DEARBORN — A group of local homeowners attended the Tuesday, March 26 City Council meeting here, sharing their long-running concerns that they’re being badly overtaxed on their homes and properties.
The group met earlier with Dearborn Mayor Jack O’Reilly to discuss strategies for alleviating the growing burden.
Together they delivered a letter to the mayor and City Council members, referencing the “unfair property taxes and assessments” and the “record high millage rates” that are quickly making Dearborn a less diverse and an “expensively” less attractive place to live in.
They also asked the city to address the “unfair high assessments of properties under construction, including new construction, additions and renovations.”

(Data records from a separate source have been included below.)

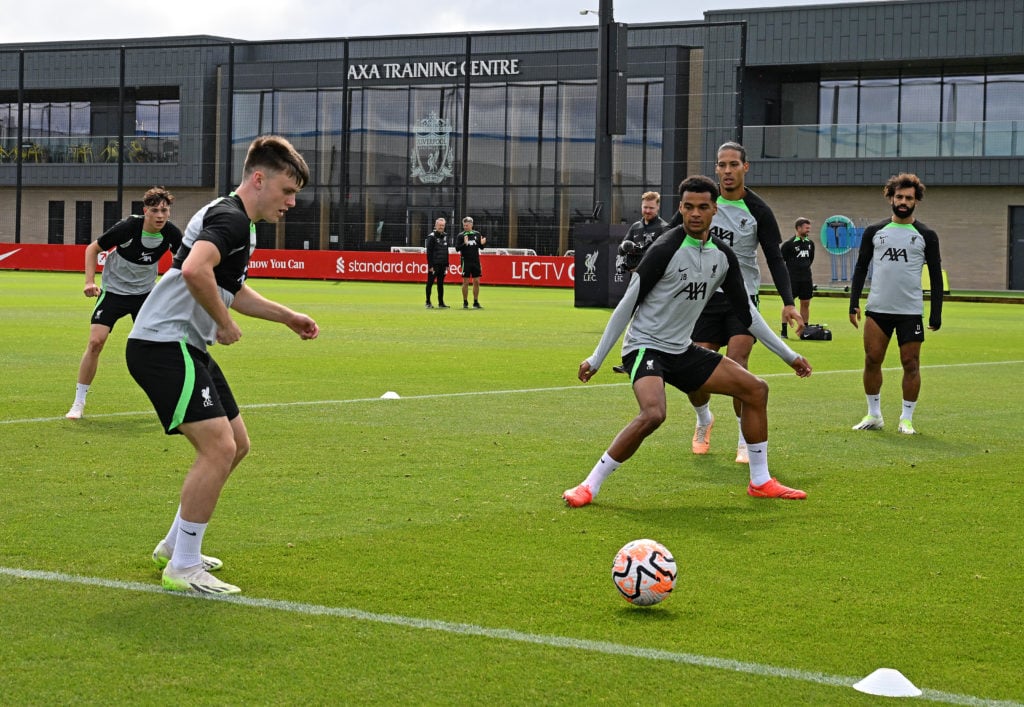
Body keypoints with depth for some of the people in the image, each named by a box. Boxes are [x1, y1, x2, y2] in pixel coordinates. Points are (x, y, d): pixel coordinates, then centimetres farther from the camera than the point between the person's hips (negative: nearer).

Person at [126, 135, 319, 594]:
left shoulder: (238, 222, 18)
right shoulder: (230, 217, -16)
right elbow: (195, 270, -35)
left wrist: (286, 317, 28)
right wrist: (225, 324, -21)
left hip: (186, 348, 11)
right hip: (163, 345, -11)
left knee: (235, 444, 15)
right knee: (218, 447, -17)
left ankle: (175, 545, 26)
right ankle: (183, 567, -8)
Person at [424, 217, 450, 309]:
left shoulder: (445, 236, 13)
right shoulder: (432, 236, -8)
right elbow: (429, 252, -11)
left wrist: (447, 264, 13)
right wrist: (430, 266, -16)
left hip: (442, 265, 6)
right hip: (434, 264, -6)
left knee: (441, 284, 8)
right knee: (430, 283, -1)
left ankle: (441, 303, 11)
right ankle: (428, 303, 4)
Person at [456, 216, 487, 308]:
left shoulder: (477, 234, 7)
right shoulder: (461, 235, -2)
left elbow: (481, 248, 13)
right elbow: (457, 248, -7)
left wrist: (482, 243, -9)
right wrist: (464, 243, -23)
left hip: (476, 261, 3)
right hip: (466, 262, -3)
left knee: (476, 282, 4)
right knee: (466, 282, 0)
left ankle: (476, 302, 12)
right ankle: (465, 303, 7)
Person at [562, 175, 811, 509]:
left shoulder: (723, 256, 2)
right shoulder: (666, 249, -18)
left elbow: (746, 312, 14)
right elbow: (628, 303, -13)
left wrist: (789, 355, 16)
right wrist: (596, 359, -10)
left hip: (682, 350, 7)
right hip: (645, 345, -7)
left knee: (756, 389, 2)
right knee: (653, 414, -33)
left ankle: (761, 482, 13)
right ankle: (589, 487, -21)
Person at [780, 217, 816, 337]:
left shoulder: (810, 243, 10)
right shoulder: (789, 244, -8)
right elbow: (780, 259, -4)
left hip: (806, 278, 6)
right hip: (792, 278, -6)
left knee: (805, 304, 8)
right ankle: (784, 330, 0)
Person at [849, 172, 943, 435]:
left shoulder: (926, 236, 3)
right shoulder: (874, 232, 8)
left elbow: (936, 276, 5)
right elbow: (861, 268, 12)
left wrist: (936, 314, -1)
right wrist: (854, 303, 3)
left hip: (911, 311, -2)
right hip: (877, 308, 2)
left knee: (911, 364, 0)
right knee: (872, 360, 1)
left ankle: (907, 418, 10)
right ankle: (873, 415, 14)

The group expressed concerns in the letter about “inconsistent discretionary subjectivity in assessments, especially in cases of larger homes.”
They also protested what they called “unfair assessments” and wanted to bring their grievances and the seriousness of this issue to the council members in an effort to address it head on.

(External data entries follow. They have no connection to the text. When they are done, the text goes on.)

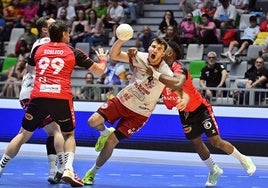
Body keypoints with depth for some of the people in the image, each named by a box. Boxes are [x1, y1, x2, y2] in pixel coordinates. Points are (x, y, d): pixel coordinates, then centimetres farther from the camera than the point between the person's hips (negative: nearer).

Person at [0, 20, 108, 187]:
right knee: (69, 135, 17)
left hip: (38, 97, 2)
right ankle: (68, 169, -5)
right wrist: (103, 60, 38)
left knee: (24, 134, 14)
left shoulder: (39, 49, 17)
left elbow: (29, 68, 38)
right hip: (61, 98, -2)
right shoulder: (72, 52, 10)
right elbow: (99, 70, 16)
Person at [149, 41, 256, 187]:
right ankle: (214, 170, 32)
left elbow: (178, 83, -53)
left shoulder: (178, 68, -31)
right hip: (184, 113, 7)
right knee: (196, 143, 11)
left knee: (216, 141, -6)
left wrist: (156, 75, -56)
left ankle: (243, 159, 16)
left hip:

“I received several complaints about tax assessments last year and again this year,” said City Council Pro Tem Mike Sareini. “There is no question that the Council in its authority needs to have a meeting with the assessor to find out his methodology and assessing commercial properties as well as remodeled or new build homes.”
“When you look at one commercial apartment building that was increased by $500,000 in value with absolutely no improvements to it from the previous year, it definitely will raise questions that we need answers to,” Sareini told The AANews.
Dr. Ali Berri, a longtime Dearborn resident, said that he wants to see the city flourish, as do the group’s other members.
He also said he believes that the city’s assessor should use his considerable discretionary powers to bring more people and business to Dearborn in order to increase its revenues, without overburdening the current residents with higher property taxes.
“We are not saying that we don’t want to pay taxes,” he said. “What we are saying is that we are being over-taxed.”
Dr. Marwan Shuayto told the Council members that he understands that millages are a factor in higher property taxes and that he also supported and voted for some of them. He added that he and many others believe their homes and commercial properties are over assessed, which is the key issue they brought before the Council.
Council President Susan Dabaja acknowledged the group’s concerns at the meeting, saying that while it’s not her area of expertise and not her job to tell assessors what to do, she does have fears that local homeowners both current and prospective may say “enough is enough.”
Kal Ibrahim, a member of the group, said at the meeting that he is paying more than $5,000 per month for property taxes, which is more than $60,000 per year. His house was assessed at $1.9 million and he wondered how the assessment was reached. He said that the cost to build his house was not even close to that figure.
“This is unheard of, we are fed up and we are all desperate,” he said. “All we want is a fair assessment.”
Dabaja said she’s afraid the problem is becoming too debilitating to ignore for many homeowners.
“One of the fears I have is something you articulated,” she said. “People are buying now, building now, but when we tax and tax and tax are we going to reach a bubble where people are to say, ‘we’re done?’”
Further meetings with city officials are expected to take place, and the group may take its concerns to the state, although it would prefer to handle them with the city because of their belief that the taxes should be significantly lowered by the city.
The group also announced that a 12-member committee has been created to represent city residents with similar issues. The committee is working on an action plan and will have more information available at a later time.